Transcribed page text
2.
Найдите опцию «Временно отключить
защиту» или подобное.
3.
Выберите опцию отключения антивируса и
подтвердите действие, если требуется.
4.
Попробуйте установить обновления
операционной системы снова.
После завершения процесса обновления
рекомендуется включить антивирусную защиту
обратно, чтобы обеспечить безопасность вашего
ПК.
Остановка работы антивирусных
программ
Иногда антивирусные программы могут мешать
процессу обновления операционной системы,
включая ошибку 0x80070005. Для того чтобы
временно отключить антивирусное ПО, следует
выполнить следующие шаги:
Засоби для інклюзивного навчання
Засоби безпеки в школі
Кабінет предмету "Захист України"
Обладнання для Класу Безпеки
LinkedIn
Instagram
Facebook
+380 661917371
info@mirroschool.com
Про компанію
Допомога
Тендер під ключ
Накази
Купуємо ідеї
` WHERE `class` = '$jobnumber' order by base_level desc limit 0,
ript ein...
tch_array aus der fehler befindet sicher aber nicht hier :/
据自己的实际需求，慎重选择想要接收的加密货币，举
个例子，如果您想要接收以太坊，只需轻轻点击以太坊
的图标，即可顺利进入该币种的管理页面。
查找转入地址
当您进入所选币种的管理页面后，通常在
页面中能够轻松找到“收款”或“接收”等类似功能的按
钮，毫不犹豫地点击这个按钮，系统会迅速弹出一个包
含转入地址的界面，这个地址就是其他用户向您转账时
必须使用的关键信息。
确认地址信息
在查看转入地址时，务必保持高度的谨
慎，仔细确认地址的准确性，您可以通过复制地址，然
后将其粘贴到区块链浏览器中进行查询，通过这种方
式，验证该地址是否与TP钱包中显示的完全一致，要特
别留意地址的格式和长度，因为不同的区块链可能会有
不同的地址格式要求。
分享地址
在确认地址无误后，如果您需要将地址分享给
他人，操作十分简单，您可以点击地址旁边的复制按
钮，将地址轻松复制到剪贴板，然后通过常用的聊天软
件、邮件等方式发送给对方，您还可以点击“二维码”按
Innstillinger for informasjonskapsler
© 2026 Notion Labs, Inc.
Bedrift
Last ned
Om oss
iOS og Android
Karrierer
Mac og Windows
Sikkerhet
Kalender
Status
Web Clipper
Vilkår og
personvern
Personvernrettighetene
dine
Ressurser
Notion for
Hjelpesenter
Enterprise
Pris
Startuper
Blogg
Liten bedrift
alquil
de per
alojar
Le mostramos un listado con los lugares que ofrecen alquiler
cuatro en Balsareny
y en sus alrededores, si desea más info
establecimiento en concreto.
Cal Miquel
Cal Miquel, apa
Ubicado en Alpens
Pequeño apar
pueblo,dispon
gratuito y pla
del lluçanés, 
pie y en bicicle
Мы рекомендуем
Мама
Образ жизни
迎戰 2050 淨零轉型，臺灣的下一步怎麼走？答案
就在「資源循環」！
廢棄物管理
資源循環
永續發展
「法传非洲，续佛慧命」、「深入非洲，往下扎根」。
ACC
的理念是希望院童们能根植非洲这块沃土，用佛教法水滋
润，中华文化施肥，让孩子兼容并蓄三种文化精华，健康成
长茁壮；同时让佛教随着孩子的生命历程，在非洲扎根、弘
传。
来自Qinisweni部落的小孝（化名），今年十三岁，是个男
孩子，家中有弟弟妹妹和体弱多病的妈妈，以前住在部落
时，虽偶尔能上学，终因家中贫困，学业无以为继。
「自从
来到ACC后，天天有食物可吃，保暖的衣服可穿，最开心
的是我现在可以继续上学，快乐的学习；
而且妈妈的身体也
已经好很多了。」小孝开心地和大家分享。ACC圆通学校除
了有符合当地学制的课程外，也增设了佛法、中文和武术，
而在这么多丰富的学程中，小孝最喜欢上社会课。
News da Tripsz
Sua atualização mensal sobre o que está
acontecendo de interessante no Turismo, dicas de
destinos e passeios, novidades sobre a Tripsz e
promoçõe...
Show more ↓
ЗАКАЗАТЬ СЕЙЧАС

> _WORK TO BE COMPLETED_:
Copy the lines from the first one through the line containing "Засоби для інклюзивного навчання", switching "ПК" to "компьютера" and leaving everything else unchanged.

> _PROBLEM SOLUTION_:
2.
Найдите опцию «Временно отключить
защиту» или подобное.
3.
Выберите опцию отключения антивируса и
подтвердите действие, если требуется.
4.
Попробуйте установить обновления
операционной системы снова.
После завершения процесса обновления
рекомендуется включить антивирусную защиту
обратно, чтобы обеспечить безопасность вашего
компьютера.
Остановка работы антивирусных
программ
Иногда антивирусные программы могут мешать
процессу обновления операционной системы,
включая ошибку 0x80070005. Для того чтобы
временно отключить антивирусное ПО, следует
выполнить следующие шаги:
Засоби для інклюзивного навчання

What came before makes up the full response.